Nueva Capital está formada por covachas de madera, láminas de zinc y algunas de cemento, levantadas por personas que llegaron en busca de un lugar tras el paso devastador del huracán Mitch en 1998.
Veinte años después, la población vive sin esperanzas de un futuro mejor, sin empleo ni centros de estudio y acosada por las pandillas que buscan jóvenes para reclutarlos.
Para Alexandra resulta difícil vivir sin servicio de agua y alcantarillado, y desearía tener un centro de salud cercano para su hijo y para ella, que sufre de asma. También quisiera tener un empleo que le garantice el dinero para pagar sus alimentos y el transporte.
“A veces me rebusco en un molino de maíz, echando tortillas”, dice en referencia a sus intentos esporádicos de generar un ingreso con un oficio en el que puede ganarse 50 lempiras, unos dos dólares, por una jornada de 12 horas de trabajo.
Atemorizada por los delincuentes que operan en el barrio, Alexandra tiene miedo hasta de salir de casa porque pueden robarle sus pocas pertenencias, como ya le ha ocurrido. La idea de emigrar al exterior la tienta.
“Sí me gustaría irme de aquí, para ganar dinero más que todo. En este país no hay trabajo”, lamenta.
No lo ha hecho porque no tiene recursos para financiar el viaje hasta Estados Unidos, el destino con el que sueñan muchos centroamericanos pobres. “Los ‘coyotes’ cobran caro y no lo dejan ni cerca, sino a mitad del camino”, cuenta.
Cuando ingresó hace 10 años en la Universidad de Costa Rica, a Mario de León le daba vergüenza decir que vivía en La Carpio, la comunidad binacional más grande de Centroamérica, cuyos 25.000 habitantes se dividen casi en partes iguales entre costarricenses y migrantes nicaragüenses.
Levantado sobre un antiguo vertedero de basura, La Carpio se consolidó como un barrio en el oeste de San José, bordeado por los cañones de los ríos Torres y Virilla, cargados de basura y aguas negras de la capital.
“Mis compañeros de la U vivían en casas grandes, los papás los apoyaban, y uno con costos tenía pan y café para comer”, cuenta el joven de 29 años, el mayor de los cinco hijos de Reina Urbina (49).
“Después uno agarra confianza y dice: ‘Ese es mi barrio, no lo voy a balear'”, comenta sobre la fama de la comunidad de ser un reducto de narcotraficantes y asaltantes.
Mario nació en Guatemala en 1988 cuando su madre salió por primera vez de Nicaragua en busca de mejores oportunidades, y en 1994 llegó a Costa Rica.
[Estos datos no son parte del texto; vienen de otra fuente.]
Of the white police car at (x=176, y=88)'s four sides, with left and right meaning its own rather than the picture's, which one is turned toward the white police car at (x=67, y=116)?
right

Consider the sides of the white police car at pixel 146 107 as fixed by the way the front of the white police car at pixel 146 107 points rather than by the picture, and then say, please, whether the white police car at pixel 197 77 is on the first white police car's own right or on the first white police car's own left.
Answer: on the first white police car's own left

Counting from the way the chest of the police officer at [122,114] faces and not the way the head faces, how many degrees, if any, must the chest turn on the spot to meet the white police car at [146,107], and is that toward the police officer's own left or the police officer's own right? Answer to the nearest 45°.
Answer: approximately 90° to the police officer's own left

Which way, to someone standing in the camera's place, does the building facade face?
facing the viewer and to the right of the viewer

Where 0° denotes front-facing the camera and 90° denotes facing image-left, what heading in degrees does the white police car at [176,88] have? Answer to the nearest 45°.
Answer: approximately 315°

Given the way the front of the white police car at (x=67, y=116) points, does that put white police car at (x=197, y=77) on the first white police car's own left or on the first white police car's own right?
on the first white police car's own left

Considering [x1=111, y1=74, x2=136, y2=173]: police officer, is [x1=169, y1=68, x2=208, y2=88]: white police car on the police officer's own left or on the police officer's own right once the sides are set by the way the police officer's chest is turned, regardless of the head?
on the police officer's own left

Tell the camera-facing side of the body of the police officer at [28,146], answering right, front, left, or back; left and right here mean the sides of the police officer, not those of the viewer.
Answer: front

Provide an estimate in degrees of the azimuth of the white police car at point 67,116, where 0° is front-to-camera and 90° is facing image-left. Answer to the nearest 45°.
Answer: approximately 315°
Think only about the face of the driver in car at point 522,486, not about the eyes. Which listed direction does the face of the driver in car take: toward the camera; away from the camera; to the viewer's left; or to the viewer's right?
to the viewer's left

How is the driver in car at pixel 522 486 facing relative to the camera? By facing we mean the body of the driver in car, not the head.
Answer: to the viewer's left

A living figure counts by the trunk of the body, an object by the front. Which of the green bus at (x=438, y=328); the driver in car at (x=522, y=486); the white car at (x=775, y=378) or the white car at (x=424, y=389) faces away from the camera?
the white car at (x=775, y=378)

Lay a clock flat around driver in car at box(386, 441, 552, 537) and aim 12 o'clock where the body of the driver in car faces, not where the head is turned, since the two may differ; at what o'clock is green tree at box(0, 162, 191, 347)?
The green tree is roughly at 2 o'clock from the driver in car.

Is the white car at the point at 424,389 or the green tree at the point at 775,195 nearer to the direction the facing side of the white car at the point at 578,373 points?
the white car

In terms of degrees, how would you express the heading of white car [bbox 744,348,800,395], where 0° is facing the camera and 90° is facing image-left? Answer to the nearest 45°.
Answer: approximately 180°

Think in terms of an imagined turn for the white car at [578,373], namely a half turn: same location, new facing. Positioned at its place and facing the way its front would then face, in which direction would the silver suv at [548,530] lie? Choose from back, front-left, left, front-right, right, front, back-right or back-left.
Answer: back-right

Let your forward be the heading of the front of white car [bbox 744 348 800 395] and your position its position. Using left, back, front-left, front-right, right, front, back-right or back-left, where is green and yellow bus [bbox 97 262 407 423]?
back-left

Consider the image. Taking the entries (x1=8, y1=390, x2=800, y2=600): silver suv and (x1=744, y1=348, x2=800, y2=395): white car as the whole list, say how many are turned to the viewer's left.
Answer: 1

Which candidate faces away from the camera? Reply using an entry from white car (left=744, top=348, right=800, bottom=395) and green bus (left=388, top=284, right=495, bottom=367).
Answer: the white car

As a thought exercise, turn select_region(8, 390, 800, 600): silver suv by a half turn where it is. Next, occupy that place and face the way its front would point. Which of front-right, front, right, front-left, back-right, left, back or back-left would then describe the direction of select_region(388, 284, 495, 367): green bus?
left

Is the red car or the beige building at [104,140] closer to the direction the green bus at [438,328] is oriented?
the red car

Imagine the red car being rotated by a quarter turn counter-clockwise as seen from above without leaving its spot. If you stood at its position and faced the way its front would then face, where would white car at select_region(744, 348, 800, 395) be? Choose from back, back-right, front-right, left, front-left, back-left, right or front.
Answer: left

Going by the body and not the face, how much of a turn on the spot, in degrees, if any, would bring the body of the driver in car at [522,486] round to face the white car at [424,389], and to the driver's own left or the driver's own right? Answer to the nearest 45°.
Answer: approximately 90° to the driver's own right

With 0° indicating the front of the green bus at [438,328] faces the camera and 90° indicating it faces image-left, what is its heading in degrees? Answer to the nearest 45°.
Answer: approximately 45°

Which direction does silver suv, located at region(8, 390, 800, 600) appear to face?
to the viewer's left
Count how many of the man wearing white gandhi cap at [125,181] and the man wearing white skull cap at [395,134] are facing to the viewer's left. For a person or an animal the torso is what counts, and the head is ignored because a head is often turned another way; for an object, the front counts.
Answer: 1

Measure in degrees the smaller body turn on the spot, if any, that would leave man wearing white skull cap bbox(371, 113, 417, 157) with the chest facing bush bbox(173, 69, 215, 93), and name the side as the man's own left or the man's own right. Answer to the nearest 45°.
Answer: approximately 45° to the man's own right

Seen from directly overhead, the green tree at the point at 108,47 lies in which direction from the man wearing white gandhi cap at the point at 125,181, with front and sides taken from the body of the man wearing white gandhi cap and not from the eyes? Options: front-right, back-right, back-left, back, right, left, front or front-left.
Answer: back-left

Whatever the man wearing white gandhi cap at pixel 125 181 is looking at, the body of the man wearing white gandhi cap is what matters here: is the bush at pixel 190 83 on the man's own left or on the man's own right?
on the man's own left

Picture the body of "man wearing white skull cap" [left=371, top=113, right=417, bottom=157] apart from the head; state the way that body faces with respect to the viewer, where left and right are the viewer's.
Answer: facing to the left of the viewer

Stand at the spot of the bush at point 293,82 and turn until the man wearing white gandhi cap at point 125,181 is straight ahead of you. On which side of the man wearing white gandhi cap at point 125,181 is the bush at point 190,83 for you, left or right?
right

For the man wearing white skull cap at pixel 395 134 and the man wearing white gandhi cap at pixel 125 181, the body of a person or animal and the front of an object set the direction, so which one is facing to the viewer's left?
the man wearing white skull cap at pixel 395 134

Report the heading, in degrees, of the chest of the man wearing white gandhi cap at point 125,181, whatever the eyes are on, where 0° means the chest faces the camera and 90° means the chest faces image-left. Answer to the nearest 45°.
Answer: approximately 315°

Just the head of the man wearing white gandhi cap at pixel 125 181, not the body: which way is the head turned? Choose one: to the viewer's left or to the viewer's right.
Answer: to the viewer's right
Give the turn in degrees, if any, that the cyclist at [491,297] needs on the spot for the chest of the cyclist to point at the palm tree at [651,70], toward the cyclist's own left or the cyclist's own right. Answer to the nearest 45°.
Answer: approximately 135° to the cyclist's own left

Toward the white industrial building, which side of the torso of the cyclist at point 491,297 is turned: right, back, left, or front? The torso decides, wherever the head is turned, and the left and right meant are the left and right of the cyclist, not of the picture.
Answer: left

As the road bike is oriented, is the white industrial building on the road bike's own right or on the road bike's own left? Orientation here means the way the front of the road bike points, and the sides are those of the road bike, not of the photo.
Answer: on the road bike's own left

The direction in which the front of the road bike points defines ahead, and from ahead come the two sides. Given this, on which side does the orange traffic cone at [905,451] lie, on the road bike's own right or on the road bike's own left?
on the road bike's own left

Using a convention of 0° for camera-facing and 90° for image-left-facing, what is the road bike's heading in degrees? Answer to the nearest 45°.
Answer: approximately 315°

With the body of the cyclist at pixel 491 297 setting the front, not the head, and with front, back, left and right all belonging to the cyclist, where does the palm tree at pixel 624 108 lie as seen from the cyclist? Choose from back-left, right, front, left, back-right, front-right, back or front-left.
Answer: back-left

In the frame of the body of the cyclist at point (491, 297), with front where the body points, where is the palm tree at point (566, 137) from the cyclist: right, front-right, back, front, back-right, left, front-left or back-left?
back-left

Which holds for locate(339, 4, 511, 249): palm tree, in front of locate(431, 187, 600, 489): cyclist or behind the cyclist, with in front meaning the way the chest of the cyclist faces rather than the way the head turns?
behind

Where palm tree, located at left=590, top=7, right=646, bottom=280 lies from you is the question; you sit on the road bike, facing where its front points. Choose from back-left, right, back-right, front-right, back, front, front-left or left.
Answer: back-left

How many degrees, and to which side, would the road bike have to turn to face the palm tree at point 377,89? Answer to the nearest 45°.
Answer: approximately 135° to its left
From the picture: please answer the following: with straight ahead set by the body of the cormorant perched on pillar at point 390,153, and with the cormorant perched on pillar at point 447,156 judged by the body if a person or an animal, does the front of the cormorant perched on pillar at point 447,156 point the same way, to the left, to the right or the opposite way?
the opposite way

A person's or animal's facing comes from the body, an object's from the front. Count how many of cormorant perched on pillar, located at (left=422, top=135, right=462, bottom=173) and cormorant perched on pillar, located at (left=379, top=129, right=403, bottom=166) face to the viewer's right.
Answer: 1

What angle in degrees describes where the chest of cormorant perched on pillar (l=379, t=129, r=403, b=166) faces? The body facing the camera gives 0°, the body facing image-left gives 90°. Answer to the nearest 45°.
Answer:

Dos años después la familia se instaló en La Carpio, que por entonces comenzaba como una invasión de terrenos públicos.
“La casa era un ranchito chiquitito de paredes de lata y sacos con piso de tierra. Había una cama donde dormíamos mi mamá, mi padrastro, mis cuatro hermanos y yo. Había un fogón de leña que llenaba la casa de humo cuando cocinábamos”, recuerda.
Su madre trabajaba como cajera en un supermercado del barrio con horario de 7 de la mañana a 9 de la noche por un salario mínimo con el cual sustentaba a sus cinco hijos.
En sus primeros años, Mario iba a la universidad con solo pan y café en la barriga, y no comía nada más hasta que volvía a la casa muchas horas después para volver a comer pan y café.
“Yo pasaba con hambre, la gastritis me provocaba dolores terribles y así es muy difícil estudiar. Muchas veces pensé en desistir, me sentía un parásito por estudiar y no aportar a la casa”, comenta.
Con mucho sacrificio, se graduó de enseñanza de matemática en la UCR, da clases en dos universidades y continúa sus estudios en matemática pura.
Pero la fama de La Carpio no ha cambiado, sigue siendo un lugar estigmatizado porque tiene “mucho nica”, como se les llama despectivamente a los nicaragüenses, y “maleantes”.
Pero Mario ha comenzado a contactar a los universitarios de La Carpio, ya ubicó a unos 70, y los quiere organizar “para ver cómo podemos ser agentes de cambio”.